Both men and women between the ages of 17 and 19 had to hold the forearm plank for 3:40 minutes to receive the maximum score under that guidance. The max out time was reduced five seconds for each subsequent age bracket.

Sailors are permitted to shake from involuntary muscle spasms while holding the forearm plank if they maintain their form. The event will stop for several reasons, such as the sailor lowering his or her head to hands, failing to maintain a 90-degree angle at the elbows, or receiving more than two corrections on form.

The Navy is poised to kick off a single PRT cycle in 2022, a departure from the standard two cycles conducted annually. The single cycle will run from April 1 to Sept. 30, and will mark the first time that the forearm planks are scored.
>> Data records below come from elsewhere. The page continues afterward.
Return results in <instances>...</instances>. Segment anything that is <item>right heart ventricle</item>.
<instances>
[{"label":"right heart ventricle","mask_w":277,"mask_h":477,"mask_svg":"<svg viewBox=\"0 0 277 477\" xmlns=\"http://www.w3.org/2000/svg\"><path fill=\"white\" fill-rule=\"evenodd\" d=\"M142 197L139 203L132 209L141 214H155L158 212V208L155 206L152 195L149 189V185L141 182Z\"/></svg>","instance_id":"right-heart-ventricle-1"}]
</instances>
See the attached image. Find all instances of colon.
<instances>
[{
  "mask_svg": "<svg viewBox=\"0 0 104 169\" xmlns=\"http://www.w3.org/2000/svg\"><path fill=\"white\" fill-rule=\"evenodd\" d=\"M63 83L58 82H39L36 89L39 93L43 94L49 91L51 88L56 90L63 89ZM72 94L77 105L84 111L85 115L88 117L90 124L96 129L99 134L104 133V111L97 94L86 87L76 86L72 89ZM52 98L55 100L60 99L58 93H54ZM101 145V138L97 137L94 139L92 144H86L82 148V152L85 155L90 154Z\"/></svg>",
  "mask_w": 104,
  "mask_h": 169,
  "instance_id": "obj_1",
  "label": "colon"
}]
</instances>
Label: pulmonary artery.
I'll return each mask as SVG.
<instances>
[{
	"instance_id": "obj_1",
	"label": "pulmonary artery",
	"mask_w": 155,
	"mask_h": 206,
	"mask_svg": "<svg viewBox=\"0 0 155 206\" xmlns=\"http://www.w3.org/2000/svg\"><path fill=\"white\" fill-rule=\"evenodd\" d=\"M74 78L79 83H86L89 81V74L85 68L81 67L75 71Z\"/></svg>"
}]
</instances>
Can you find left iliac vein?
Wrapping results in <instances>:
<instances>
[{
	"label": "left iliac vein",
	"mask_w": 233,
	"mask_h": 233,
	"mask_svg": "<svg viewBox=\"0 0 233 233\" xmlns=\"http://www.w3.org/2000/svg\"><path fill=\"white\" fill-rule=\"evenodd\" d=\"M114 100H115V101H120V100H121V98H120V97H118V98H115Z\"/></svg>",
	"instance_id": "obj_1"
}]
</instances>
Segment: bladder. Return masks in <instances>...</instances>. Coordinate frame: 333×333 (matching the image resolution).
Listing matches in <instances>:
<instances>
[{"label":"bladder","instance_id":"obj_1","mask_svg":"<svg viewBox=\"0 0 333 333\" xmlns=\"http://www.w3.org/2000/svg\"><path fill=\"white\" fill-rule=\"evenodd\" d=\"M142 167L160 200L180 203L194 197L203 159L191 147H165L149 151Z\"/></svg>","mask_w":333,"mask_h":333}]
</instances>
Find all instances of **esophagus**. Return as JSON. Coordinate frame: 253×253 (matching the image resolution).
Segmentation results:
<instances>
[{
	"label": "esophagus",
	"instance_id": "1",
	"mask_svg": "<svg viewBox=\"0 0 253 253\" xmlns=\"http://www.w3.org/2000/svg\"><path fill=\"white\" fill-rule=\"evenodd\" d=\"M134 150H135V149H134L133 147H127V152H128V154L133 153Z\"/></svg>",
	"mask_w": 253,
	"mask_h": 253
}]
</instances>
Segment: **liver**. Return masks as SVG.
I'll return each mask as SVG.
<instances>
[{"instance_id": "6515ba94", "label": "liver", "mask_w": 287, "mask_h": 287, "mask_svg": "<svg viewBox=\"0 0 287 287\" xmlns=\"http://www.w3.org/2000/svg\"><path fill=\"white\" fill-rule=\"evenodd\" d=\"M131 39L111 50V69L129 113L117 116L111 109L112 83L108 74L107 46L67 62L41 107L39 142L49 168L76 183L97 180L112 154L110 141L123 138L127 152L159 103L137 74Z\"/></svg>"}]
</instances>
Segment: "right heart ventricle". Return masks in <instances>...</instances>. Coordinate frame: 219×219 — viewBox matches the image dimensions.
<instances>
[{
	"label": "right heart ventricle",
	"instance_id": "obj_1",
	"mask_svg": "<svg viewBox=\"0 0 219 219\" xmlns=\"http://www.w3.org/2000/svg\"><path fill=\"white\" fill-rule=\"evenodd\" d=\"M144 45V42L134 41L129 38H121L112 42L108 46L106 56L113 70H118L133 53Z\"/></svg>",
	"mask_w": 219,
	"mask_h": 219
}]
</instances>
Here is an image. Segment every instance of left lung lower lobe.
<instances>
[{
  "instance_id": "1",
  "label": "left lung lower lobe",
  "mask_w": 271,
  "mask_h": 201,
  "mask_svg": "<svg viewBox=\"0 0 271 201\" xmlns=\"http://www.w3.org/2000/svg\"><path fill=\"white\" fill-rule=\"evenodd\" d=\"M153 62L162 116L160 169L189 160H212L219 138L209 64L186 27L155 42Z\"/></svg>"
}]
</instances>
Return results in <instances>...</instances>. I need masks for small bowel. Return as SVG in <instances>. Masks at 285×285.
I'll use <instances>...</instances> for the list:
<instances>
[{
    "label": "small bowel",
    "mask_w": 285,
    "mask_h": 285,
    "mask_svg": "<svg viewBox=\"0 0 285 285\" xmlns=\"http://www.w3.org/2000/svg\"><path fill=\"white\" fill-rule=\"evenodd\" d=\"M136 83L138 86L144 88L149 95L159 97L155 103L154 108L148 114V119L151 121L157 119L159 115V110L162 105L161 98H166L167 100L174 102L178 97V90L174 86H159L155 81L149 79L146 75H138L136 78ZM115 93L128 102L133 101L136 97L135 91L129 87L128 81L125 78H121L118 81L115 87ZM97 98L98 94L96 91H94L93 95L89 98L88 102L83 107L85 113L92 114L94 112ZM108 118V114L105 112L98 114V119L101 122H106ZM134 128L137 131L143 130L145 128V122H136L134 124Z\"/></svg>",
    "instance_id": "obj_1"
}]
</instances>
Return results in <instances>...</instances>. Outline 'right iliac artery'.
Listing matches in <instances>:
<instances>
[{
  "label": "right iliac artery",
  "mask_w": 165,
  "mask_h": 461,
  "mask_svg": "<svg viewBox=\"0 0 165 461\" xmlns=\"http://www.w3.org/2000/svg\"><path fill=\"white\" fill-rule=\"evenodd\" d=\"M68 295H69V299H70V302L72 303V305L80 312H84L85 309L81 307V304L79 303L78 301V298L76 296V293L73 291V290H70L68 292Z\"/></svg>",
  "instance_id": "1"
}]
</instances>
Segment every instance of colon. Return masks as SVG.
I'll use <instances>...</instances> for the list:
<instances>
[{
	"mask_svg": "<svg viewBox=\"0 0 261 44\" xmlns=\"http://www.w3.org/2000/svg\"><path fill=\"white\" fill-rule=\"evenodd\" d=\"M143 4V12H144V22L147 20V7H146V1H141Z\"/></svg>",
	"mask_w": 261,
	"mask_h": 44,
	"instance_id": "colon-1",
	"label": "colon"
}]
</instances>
Although forearm planks were included in the 2021 PRT, that was for recording purposes only and they were not factored into the overall score. Chief of Naval Personnel Vice Adm. John Nowell Jr. announced that the scores for the 2021 PRT would instead be used to guarantee the scoring tables were correct.

“We’re not going to count that one against you this first cycle because we want to make sure we get it right,” Nowell said during a Facebook Live townhall event in June 2021.

The Navy, which also completed a single PRT cycle in 2021, is eyeing a single PRT cycle in 2023 as well, Nowell said this month.

“It may be as we look at the scores that come out of ‘22, we satisfy ourselves that we can maintain the kind of physical fitness, the health, the wellness that we’re looking for to make you resilient with once a year,” Nowell said Feb. 15 during a Facebook Live townhall event.

“Maybe we do some other things there,” Nowell said. “But more than anything what I’ll ask you to do though is, please focus on your physical fitness.”